A. Living insect cell cultures expressing either DmCry or a SPA1 control construct were treated with the fluorescent substrate DCFH-DA and then exposed to the indicated blue light intensity for 10 min. Subsequently to illumination, DmCry expressing and control cell cultures were harvested, lysed, and evaluated by fluorescence spectroscopy for the formation of ROS (see Methods). B. Cells exposed to dark, red, or blue light. Error bars represent SD of three measurements.

Fig 5. Subcellular localization of ROS and DmCRY in Sf21 insect cells exposed to blue light.

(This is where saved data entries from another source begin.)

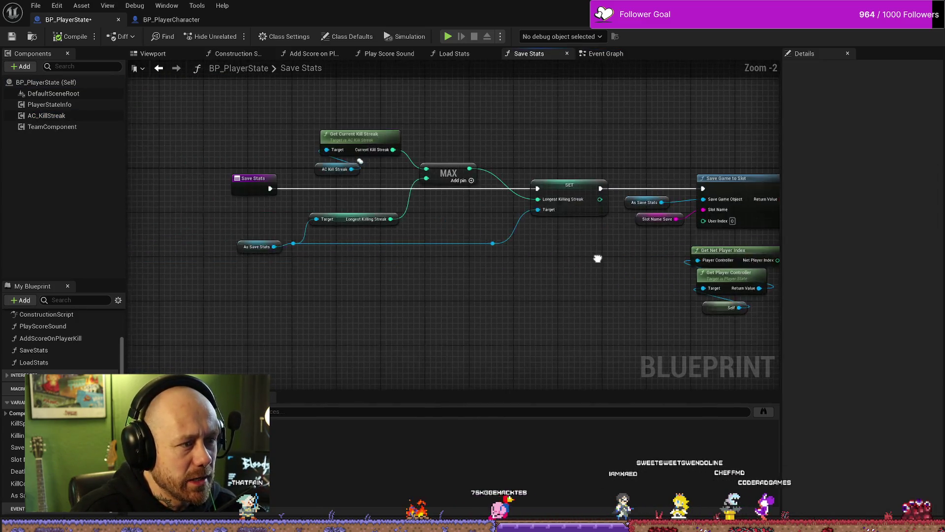
{"action": "scroll", "coordinate": [266, 179], "scroll_direction": "up", "scroll_amount": 3}
{"action": "left_click_drag", "start_coordinate": [340, 165], "coordinate": [356, 182]}
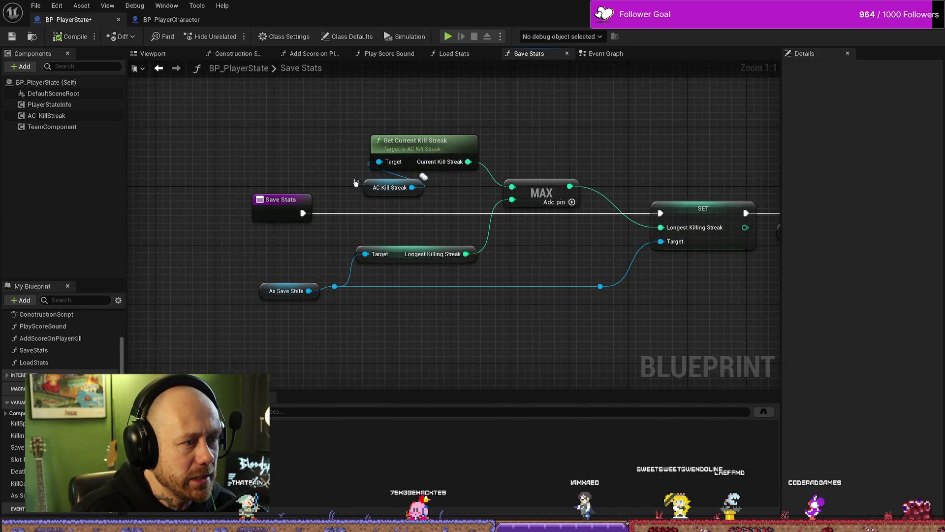
{"action": "left_click_drag", "start_coordinate": [416, 198], "coordinate": [428, 202]}
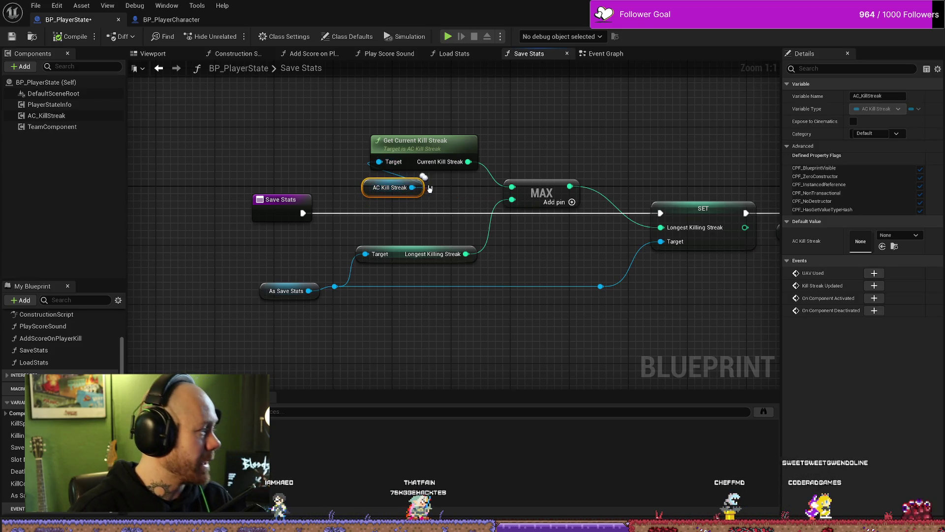
{"action": "left_click", "coordinate": [456, 257]}
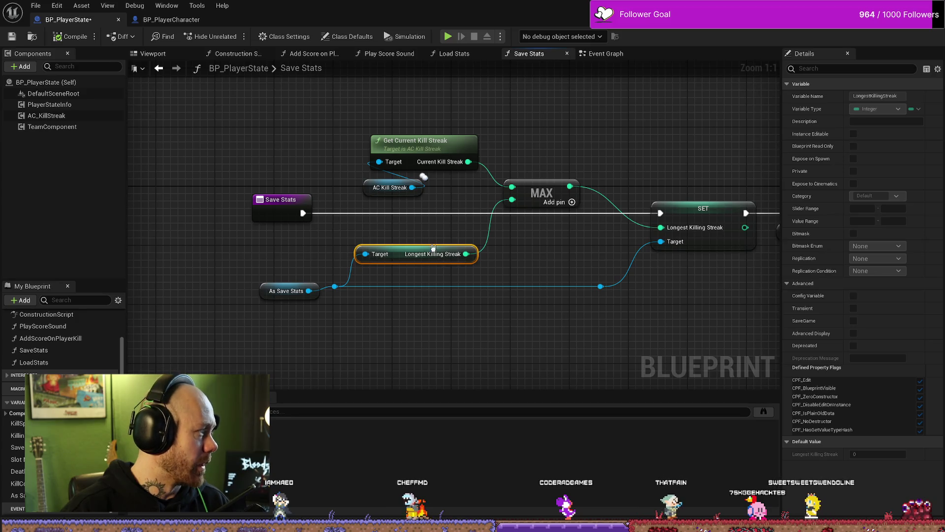
{"action": "left_click_drag", "start_coordinate": [567, 265], "coordinate": [500, 261]}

Living Sf21 cells stably expressing DmCRY were treated with DCFH-DA, exposed to dark or blue light and viewed by (A) a Zeiss AxioImager.Z1/ApoTome using a 10x objective (bar 100 μm) (B) an inverted Leica TCS SP5 microscope. Images show single confocal z section that cross the nucleus. Diffused fluorescent ROS staining can be seen in nucleus and cytoplasm. Punctuate and intense fluorescent ROS staining also colocalizes perfectly with ER (endoplasmic reticulum) surrounding the nucleus. Scale bar: 10 μm. (C) Sf21 stably expressing DmCry were fixed with paraformaldehyde, permeabilized with Triton X100, incubated with an anti—DmCry1 rabbit polyclonal antibody and an Alexa 488—conjugated anti—rabbit secondary antibody, DNA were stained with 4′,6′ — diamino—2—phenylindole (DAPI). Cells were observed with a Leica TCS SP5 confocal microscope. Images show projections of optical sections that cross the nucleus. Scale bar, 10 μm.